Earlier this year I took a trip to Tulum, Mexico. It is a beautiful sandy escape perfect for lounging on the beach with drink in hand, until well bronzed and ready for a siesta.
On the first day of my trip, I found myself appropriately standing barefoot in the sand and belly up to a bar contemplating my drink order. It didn’t take more than a moment to come to my conclusion.
“Una Michelada, por favor”
This is one of my very favorite beverages ideal for vacation, daytime drinking. It is refreshing, and energizing with it’s satisfying punch of flavor in every sip.
And as I sat on the beach enjoying mine, I thought, I must share this with you.
A Michelada is a Mexican-born, mixed drink made with beer. Many call it the Mexican equivalent to a Bloody Mary. It includes beer, tomato juice, lemon or lime, salt and hot sauce.
Much of the time people use a mixer called Clamato – made from concentrated tomato juice, spices and clam broth. And although any tomato juice will do, Clamato adds the perfect touch.
There are many variations on Micheladas. Some include Worcestershire sauce, bits of Serrano peppers or even soy sauce. In some regions you’ll find no tomato component at all in your Michelada – just lime, salt and chile powder.
I would find it fascinating and fun to tour Mexico, trying different Micheladas as I go.

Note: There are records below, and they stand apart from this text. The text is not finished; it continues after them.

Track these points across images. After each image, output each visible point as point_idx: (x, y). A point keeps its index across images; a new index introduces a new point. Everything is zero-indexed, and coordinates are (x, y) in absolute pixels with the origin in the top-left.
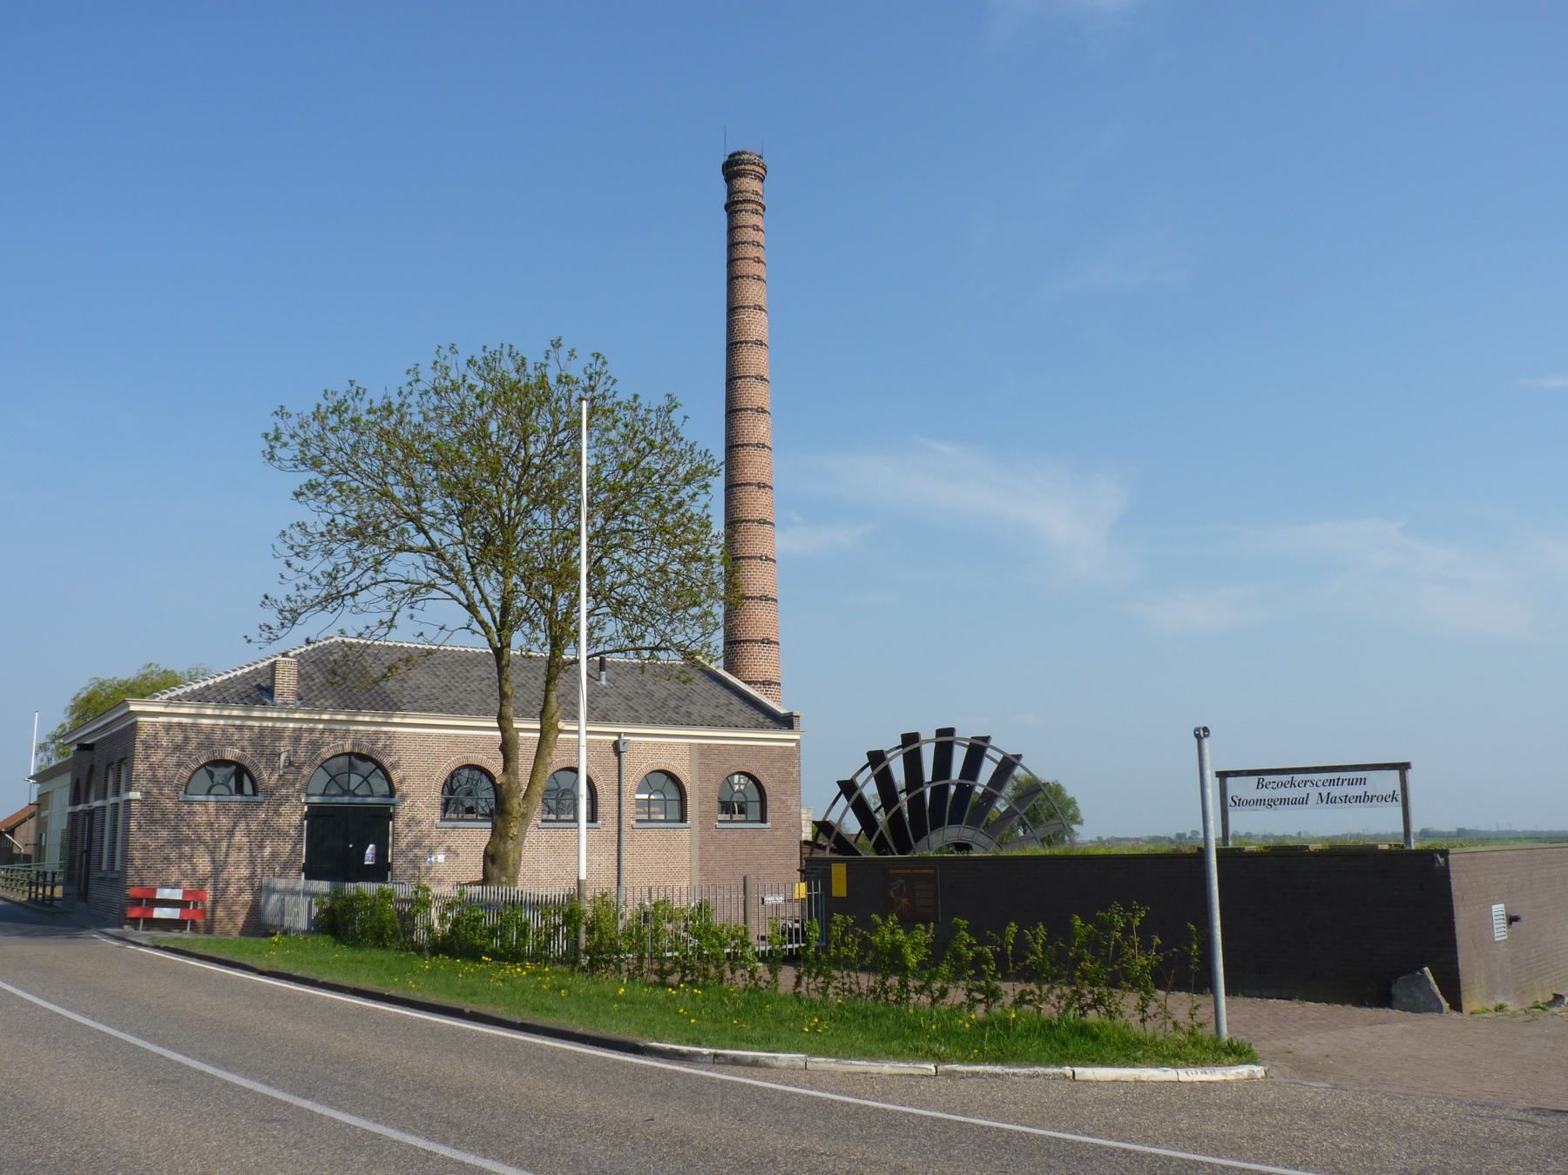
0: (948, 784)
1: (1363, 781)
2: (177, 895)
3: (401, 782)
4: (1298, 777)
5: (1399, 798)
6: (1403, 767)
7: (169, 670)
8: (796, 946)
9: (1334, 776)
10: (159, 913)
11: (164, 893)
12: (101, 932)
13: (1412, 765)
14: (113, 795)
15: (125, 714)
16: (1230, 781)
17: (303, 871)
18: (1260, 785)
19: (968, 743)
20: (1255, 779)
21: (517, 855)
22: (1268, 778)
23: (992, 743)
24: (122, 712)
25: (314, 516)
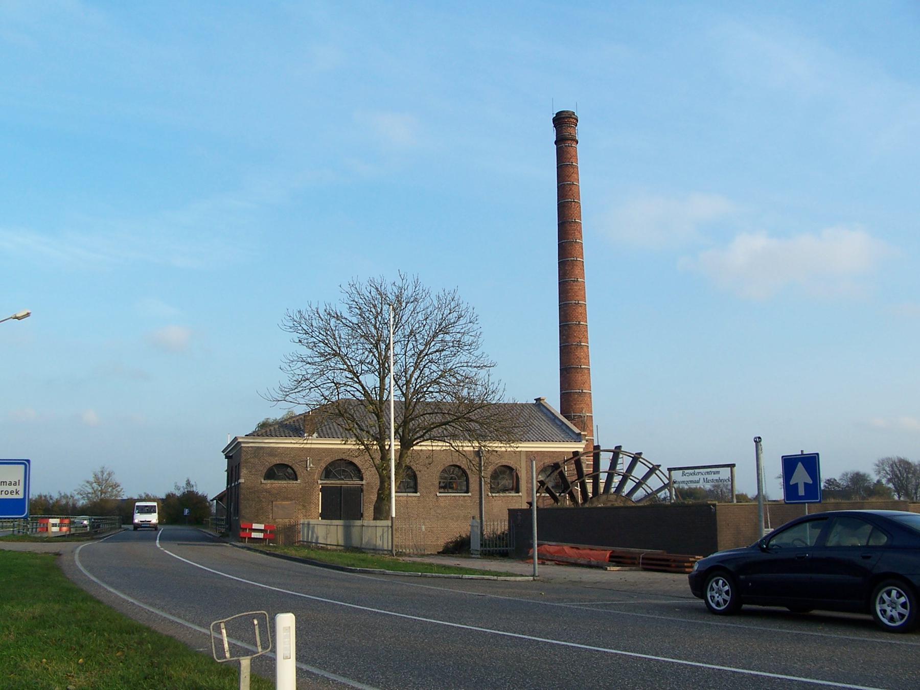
0: (613, 473)
1: (718, 472)
2: (262, 527)
3: (781, 488)
4: (697, 471)
5: (730, 480)
6: (26, 463)
7: (271, 421)
8: (492, 549)
9: (709, 470)
10: (254, 535)
11: (255, 526)
12: (199, 530)
13: (736, 465)
14: (765, 528)
15: (237, 443)
16: (673, 472)
17: (320, 516)
18: (684, 474)
19: (592, 454)
20: (681, 471)
21: (387, 507)
22: (686, 471)
23: (642, 456)
24: (236, 443)
25: (305, 352)
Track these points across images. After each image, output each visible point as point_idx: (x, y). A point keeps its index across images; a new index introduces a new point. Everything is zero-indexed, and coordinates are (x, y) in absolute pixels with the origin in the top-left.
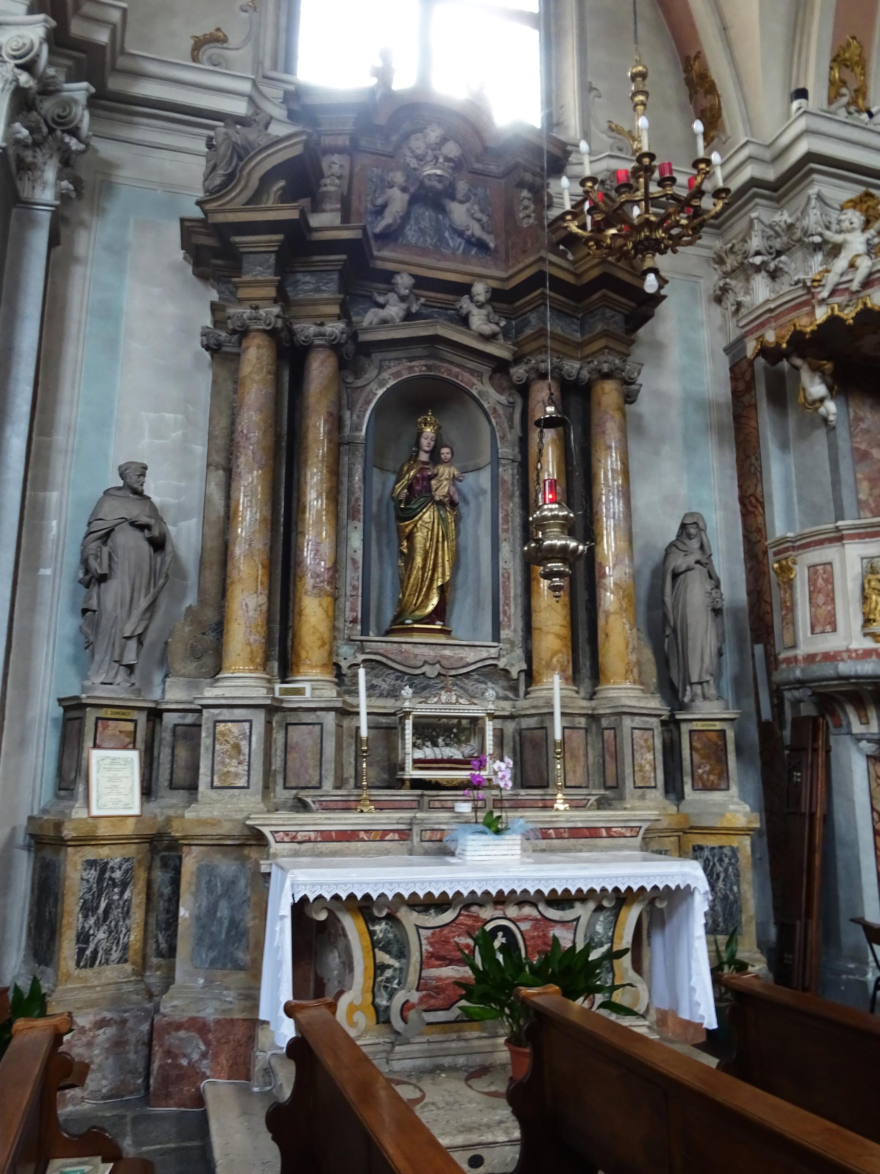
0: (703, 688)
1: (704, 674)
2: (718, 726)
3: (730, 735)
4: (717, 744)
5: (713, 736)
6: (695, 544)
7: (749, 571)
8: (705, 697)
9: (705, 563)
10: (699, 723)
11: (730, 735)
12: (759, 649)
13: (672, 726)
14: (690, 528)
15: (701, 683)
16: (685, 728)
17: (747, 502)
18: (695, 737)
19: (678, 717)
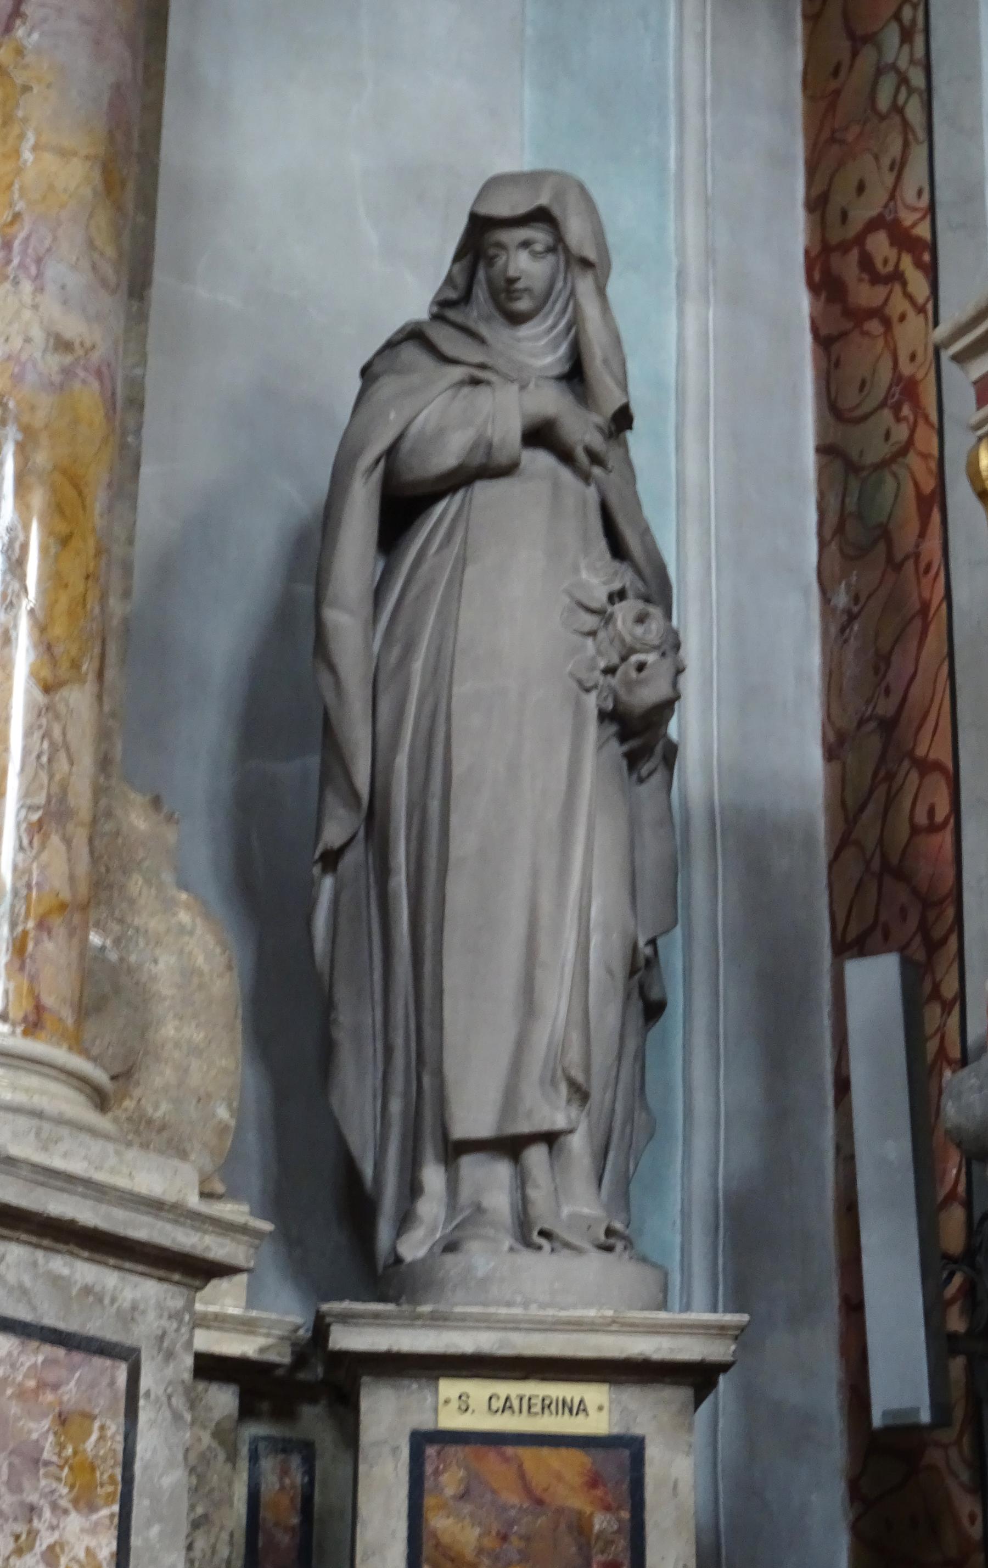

In the meantime, I would suggest asking for a Michelada the next time you eat at a Mexican restaurant. The drink may not be on the average menu, but the ingredients will most likely be in the kitchen.
And in case you want to try the recipe at home, here is mine. And I’ve been able to find Clamato at most supermarkets.
Beer (Negra Modelo or Pacifico)
Cholula Hot Sauce Original
Lemon or Lime
Add ice to your cup of choice. Fill the glass 1/3 full with Clamato. Add two dashes Cholula, one dash Worcestershire Sauce, two pinches of salt, a half a lime or ¼ lemon (throw rind in there too) – stir to incorporate ingredients and make cold. Then fill the rest of the cup with beer. Stir again, gently. (Add extra hot sauce lemon or salt to taste.)
And voilà! Or rather in Spanish you’d say, “ahí está!”